**Task set**
1 > Summarize the Address to the Nation text in two sentences.
2 > According to the Address to the Nation text, on which occasions is such an address most often delivered? List every one.
3 > From the Address to the Nation text, copy word for word the passage from "An Address to" up to and including "disaster, war, etc.).".

**Document excerpt**
An Address to the Nation is a speech made from the White House by the President of the United States. It is traditionally made from the Oval Office. It is considered among the most solemn settings for an address made by the President, and is most often delivered to announce a major new policy initiative, on the occasion of a President's departure from office, or during times of national emergency (natural disaster, war, etc.).

Background

Presidents use Oval Office addresses as a way to directly communicate with the American people. It is considered to be a major address and it functions as a way to move public opinion by having a direct connection with the President of the United States. Presidential historian, Robert Dallek stated, “The Oval Office invokes the center of the presidential authority. That's the president's office, that's where he supposedly makes decisions, where he governs.” The tone of the speech is set when Presidents decide to make a speech in the Oval Office. It lets the American people know who is really in charge when it comes time to make executive decisions regarding the United States of America. The Oval Office is where the President spends a large amount of time and it is where he makes a lot of tough decisions regarding the country. It is also where the President will communicate national news such as terrorist attacks and each President usually gives their Farewell Speech in the Oval Office.

The first Oval Office address was delivered to the nation by President Herbert Hoover, who spoke on peace efforts and arms reduction throughout the world. President Dwight D. Eisenhower used the format in 1957 to inform the United States of his decision to send troops to Little Rock to enforce school desegregation. Being only the second ever televised address directly from the president's office, Eisenhower had to explain as much to the audience, saying, "in speaking from the house of Lincoln, of Jackson, of Wilson, my words would better convey both the sadness I feel today in the actions I feel compelled to make, and the firmness with which I intend to pursue this course."

**Source material**
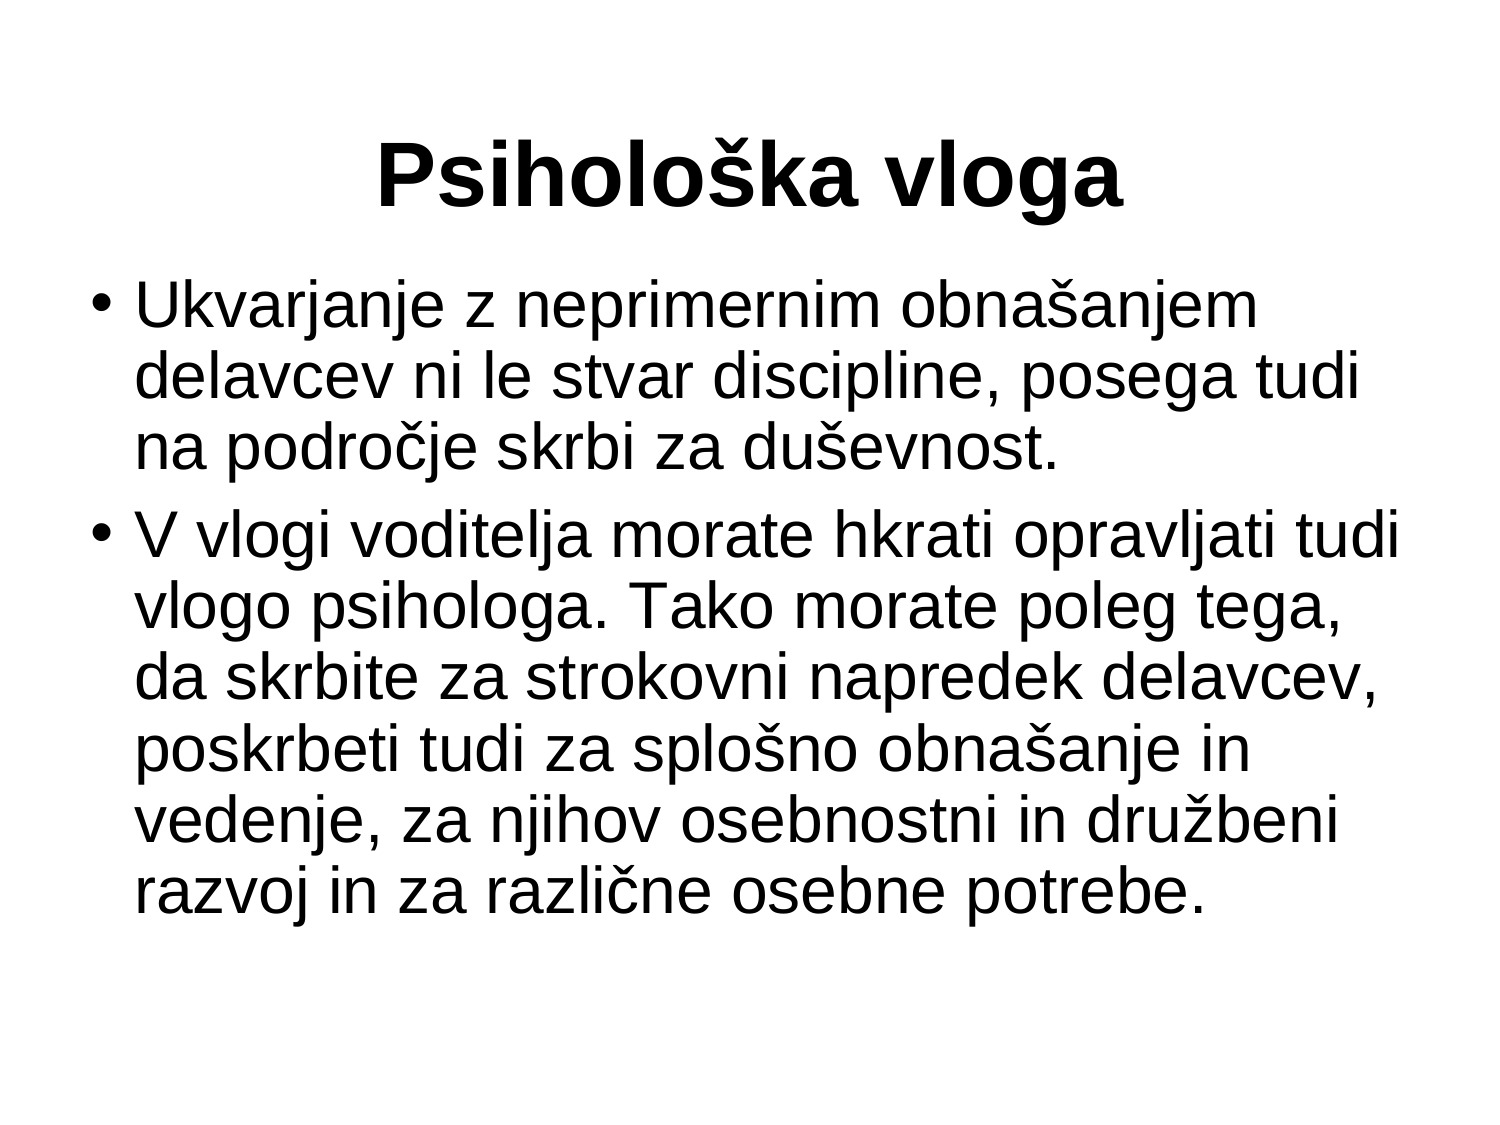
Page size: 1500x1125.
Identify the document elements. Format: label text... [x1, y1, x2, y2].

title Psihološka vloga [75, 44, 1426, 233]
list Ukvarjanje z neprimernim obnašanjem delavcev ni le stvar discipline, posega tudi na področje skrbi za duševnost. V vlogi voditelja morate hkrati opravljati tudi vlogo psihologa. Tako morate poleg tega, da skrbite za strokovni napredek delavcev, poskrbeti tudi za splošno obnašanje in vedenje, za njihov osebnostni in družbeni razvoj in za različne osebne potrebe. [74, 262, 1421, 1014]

**Per-task answers**
1 > An Address to the Nation is a speech the President of the United States gives from the White House, traditionally from the Oval Office, most often to announce a major new policy, to mark leaving office, or during a national emergency. Presidents use it to speak directly to the American people and move public opinion; Herbert Hoover gave the first one, and Dwight D. Eisenhower used it in 1957 to announce sending troops to Little Rock to enforce school desegregation.

2 >
- To announce a major new policy initiative
- On a President's departure from office
- During times of national emergency (natural disaster, war, etc.)

3 >
An Address to the Nation is a speech made from the White House by the President of the United States. It is traditionally made from the Oval Office. It is considered among the most solemn settings for an address made by the President, and is most often delivered to announce a major new policy initiative, on the occasion of a President's departure from office, or during times of national emergency (natural disaster, war, etc.).